▶ TASK
Convert the lines of the items below into a Markdown table with two columns, Row (the row number) and Line (the line itself), skipping blank lines. Leave the pictures out of the answer.

▶ EXERCISE INPUTS
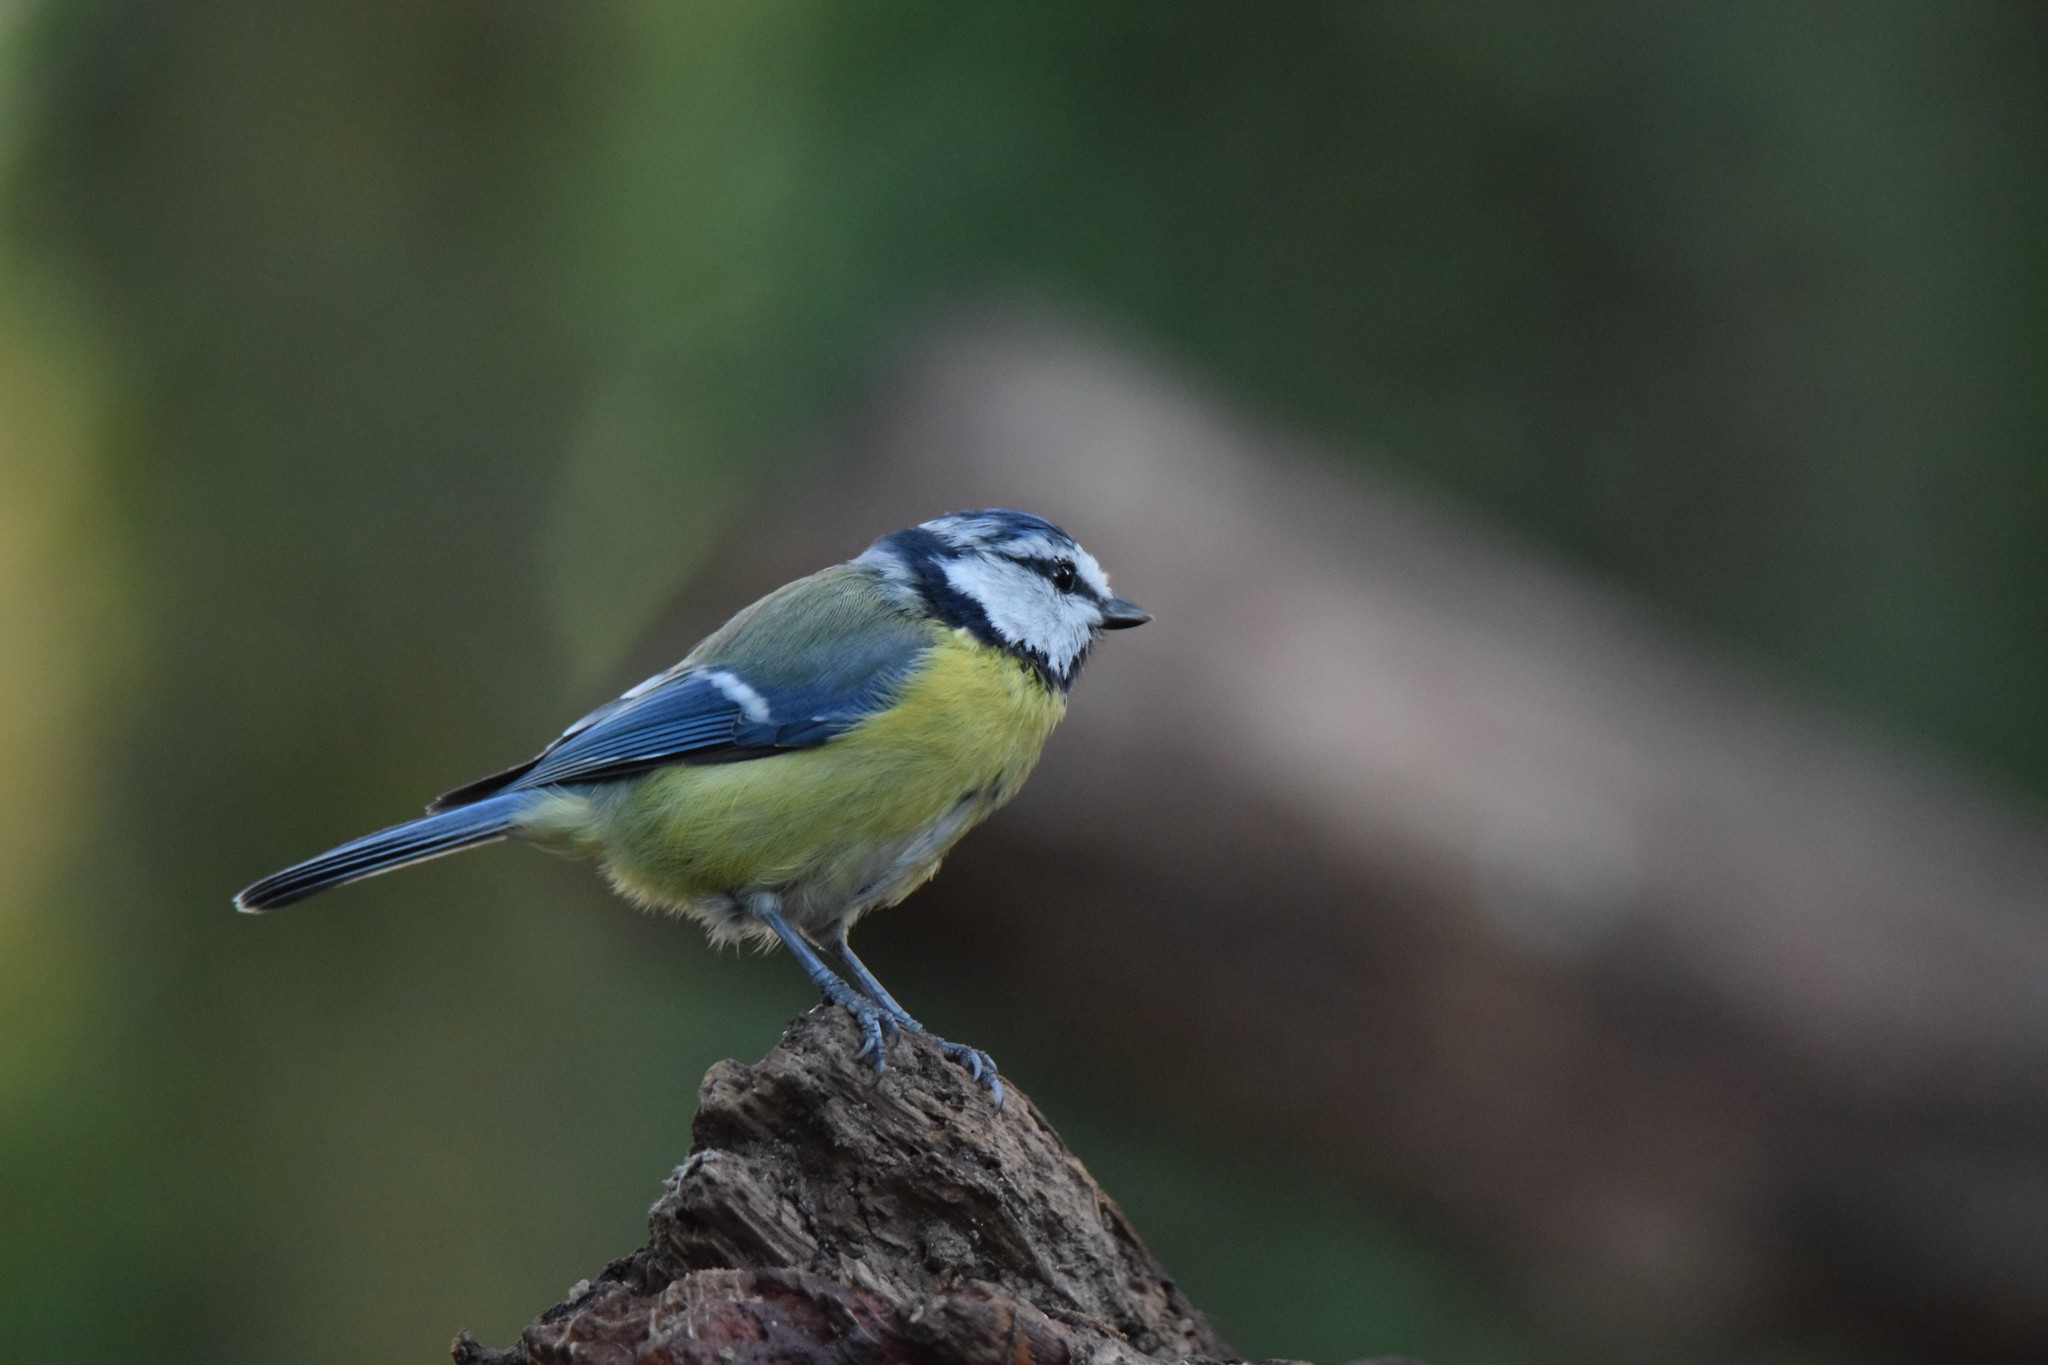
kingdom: Animalia
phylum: Chordata
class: Aves
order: Passeriformes
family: Paridae
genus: Cyanistes
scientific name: Cyanistes caeruleus
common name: Eurasian blue tit
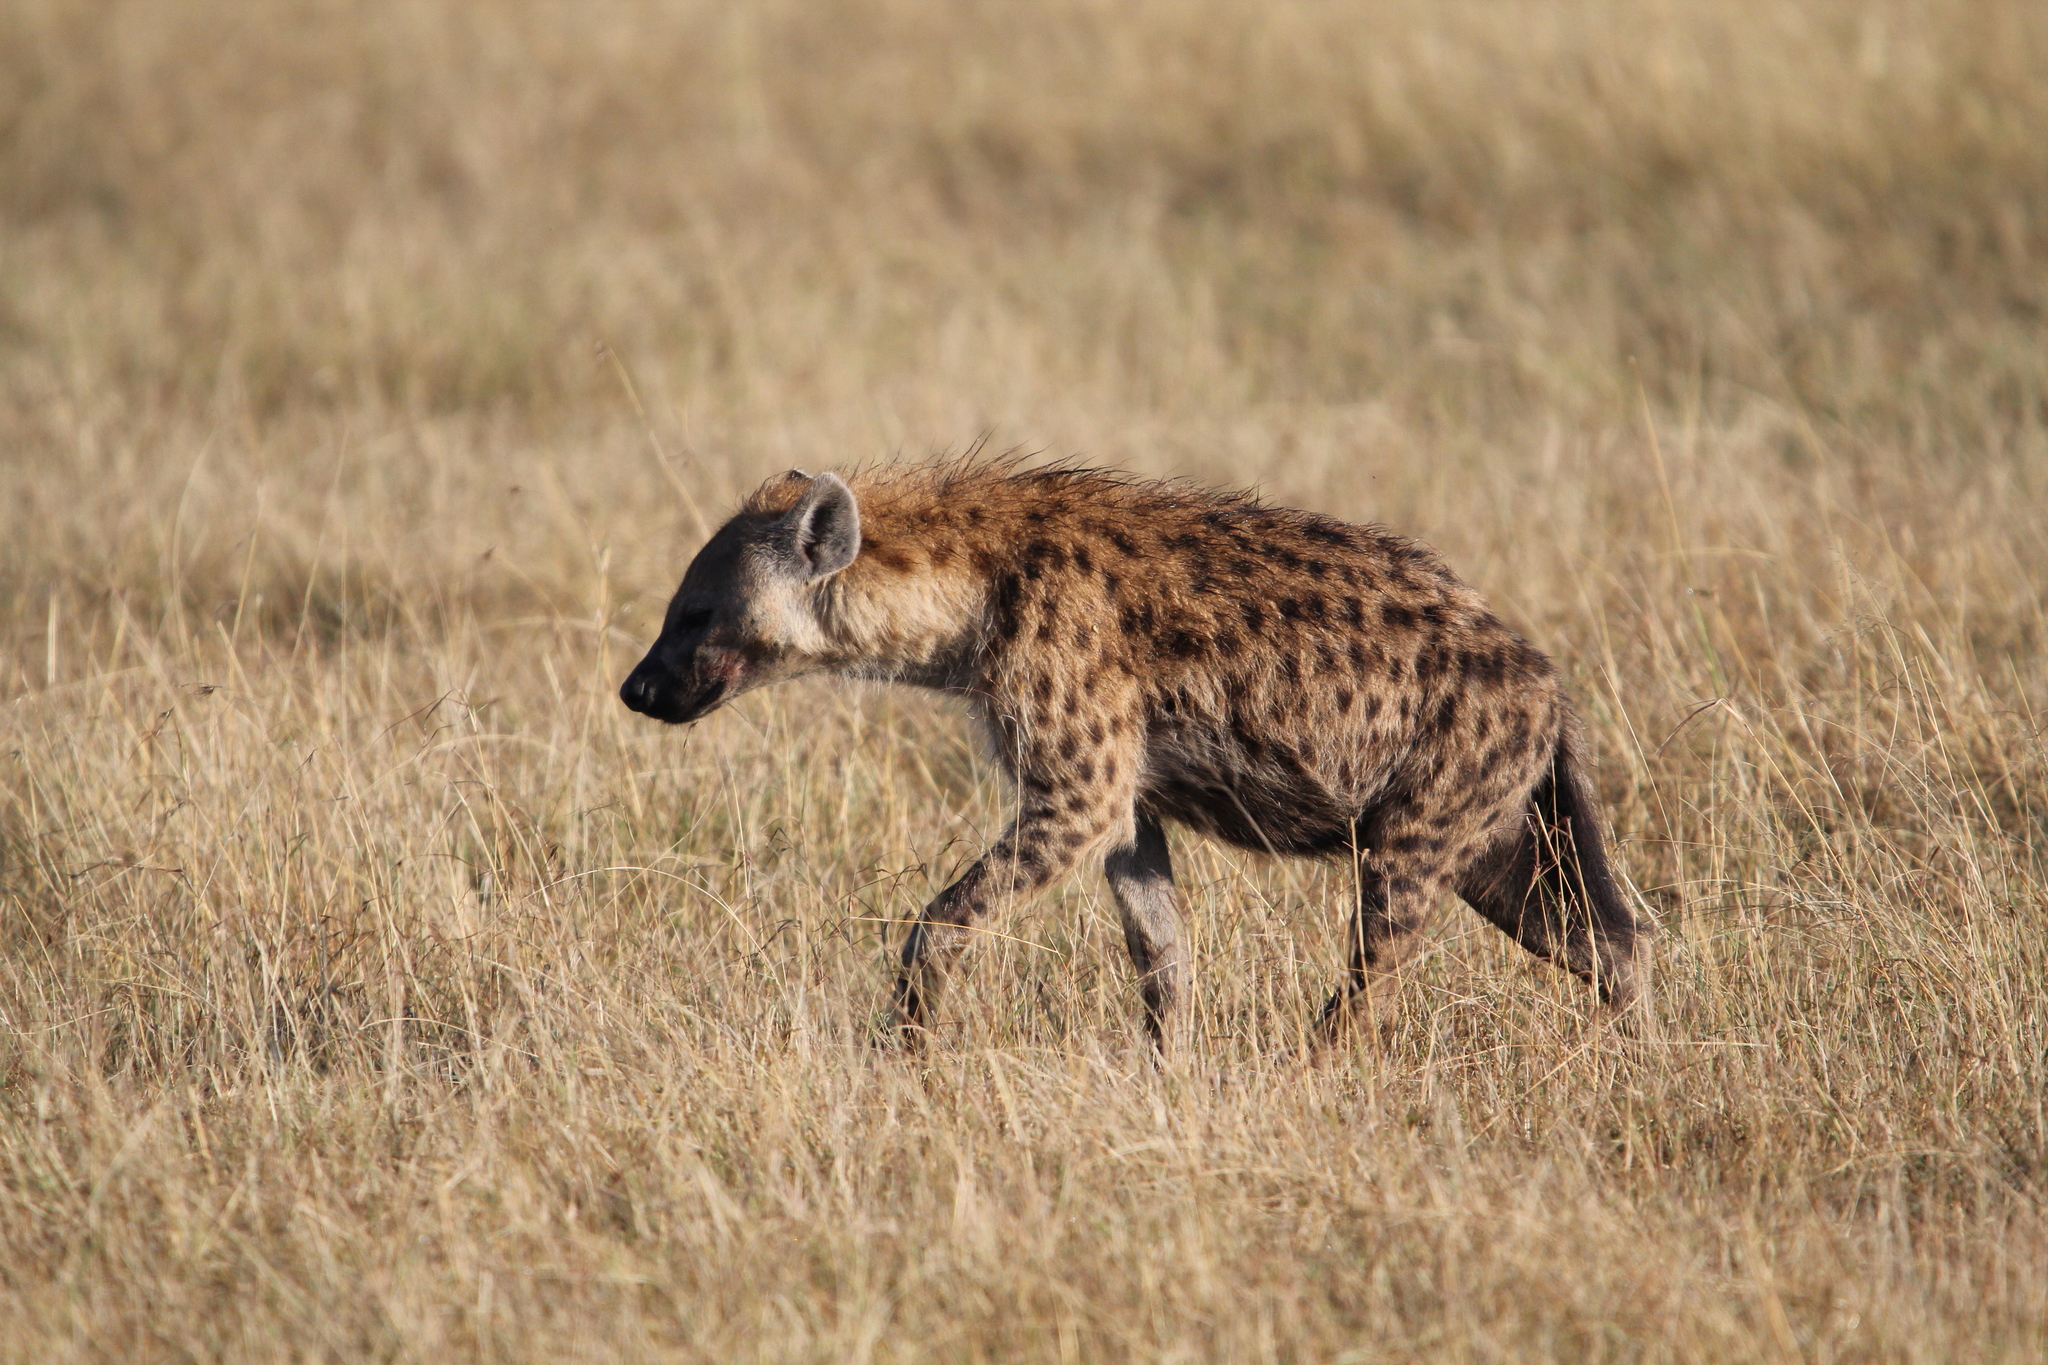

▶ EXERCISE OUTPUT
| Row | Line |
|---|---|
| 1 | kingdom: Animalia |
| 2 | phylum: Chordata |
| 3 | class: Aves |
| 4 | order: Passeriformes |
| 5 | family: Paridae |
| 6 | genus: Cyanistes |
| 7 | scientific name: Cyanistes caeruleus |
| 8 | common name: Eurasian blue tit |